Kitcher offers a rather different approach to the relation between evidence and theory in his "Experimental Philosophy" chapter. In very general terms, his thought is that we confirm a theory or hypothesis by ruling out alternatives.
In his discussion of induction and the ravens paradox (sections 4-5), he offers a more specific version of this general idea. Suppose I want to know whether all A's are B's: specifically, let's say, whether all ravens are black. Kitcher thinks that we identify the characteristics of ravens that we know from prior research might have an effect on color: perhaps sex, maturity, climate, and vegetation. We look for examples of ravens that have every possible combination of these factors. Then we try to find ravens with every combination of these characteristics. Every time we find a black raven with a new combination of these factors, we have ruled out ("eliminated") another potential counterexample.

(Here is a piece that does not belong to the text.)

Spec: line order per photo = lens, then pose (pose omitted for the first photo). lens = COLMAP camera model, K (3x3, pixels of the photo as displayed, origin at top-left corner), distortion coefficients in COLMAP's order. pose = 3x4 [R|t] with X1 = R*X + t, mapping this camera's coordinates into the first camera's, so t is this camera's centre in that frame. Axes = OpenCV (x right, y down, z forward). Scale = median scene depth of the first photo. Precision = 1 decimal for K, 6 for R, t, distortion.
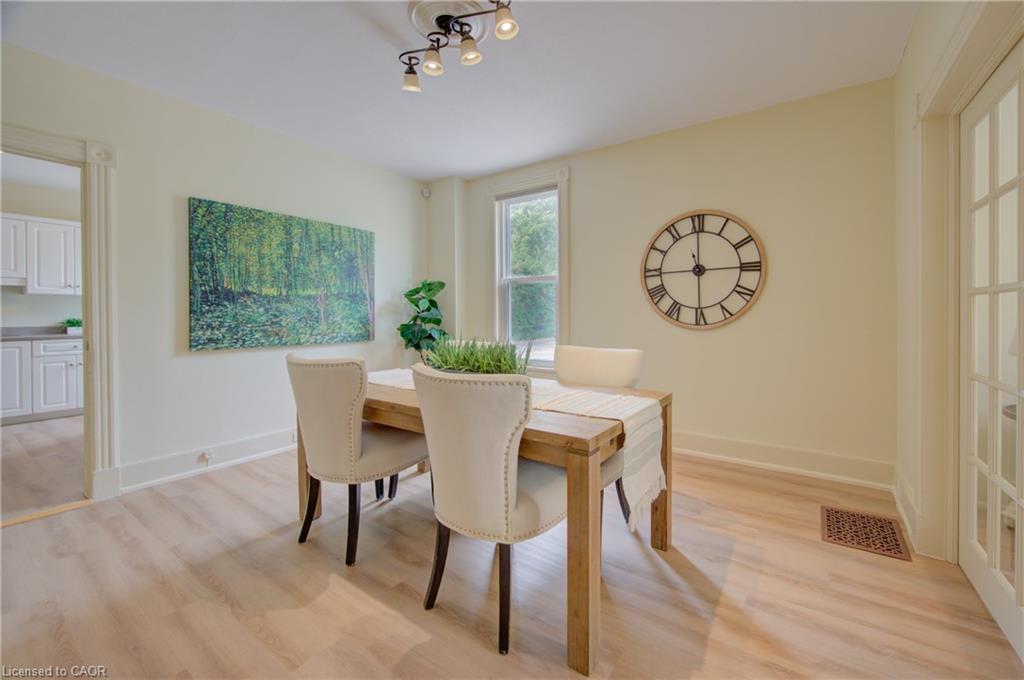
lens RADIAL K [[409.3, 0, 546.3], [0, 409.3, 317.9], [0, 0, 1]] dist [-0.006089, -0.000058]
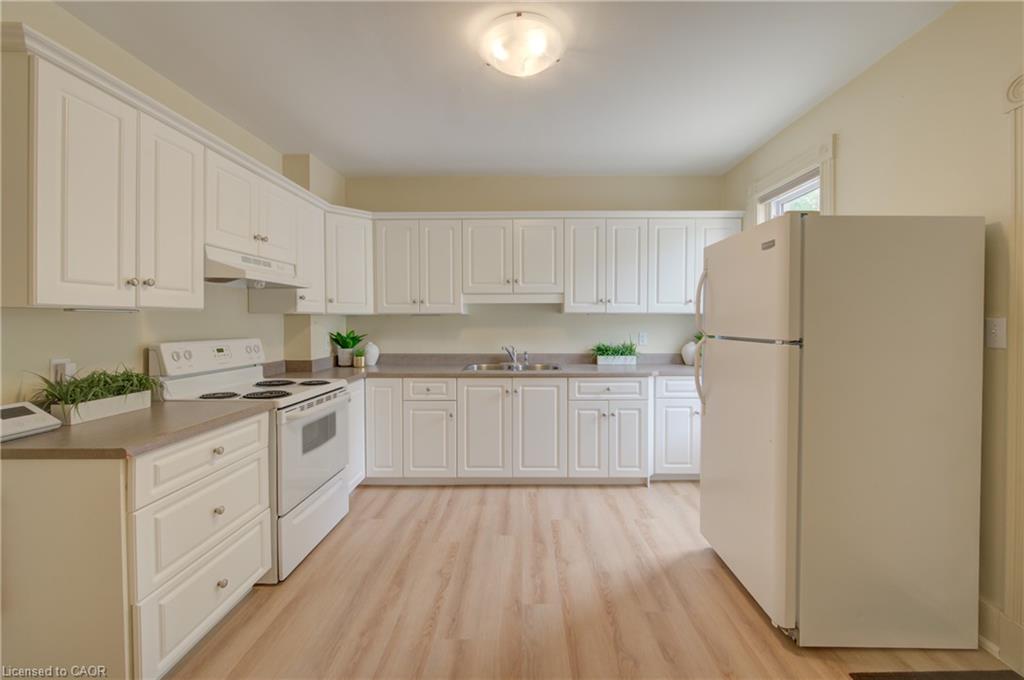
lens RADIAL K [[409.3, 0, 519.9], [0, 409.3, 324.9], [0, 0, 1]] dist [-0.006089, -0.000058]
pose [[0.531846, 0.004392, -0.846830, -0.955116], [-0.008145, 0.999967, 0.000070, -0.052771], [0.846802, 0.006860, 0.531864, 0.736977]]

The general idea of eliminating alternatives is addressed in a more general way in the sections leading up to his discussion of Darwin (sections 6-8). In situations of underdetermination, where evidence plus deductive logic do not determine a unique theory, we can nevertheless try to eliminate some of the alternatives by showing that they are unreasonable (Kitcher tries to cash this out in terms of a kind of cost-benefit analysis: we could hang on to a theory despite apparently conflicting evidence, but the cost of doing so would be too high). Kitcher tries to show that Darwin essentially takes this approach in responding to creationism, trying to show that despite the fact that creationism is a logically possible view, it is not reasonable to hold onto it in the face of the available evidence.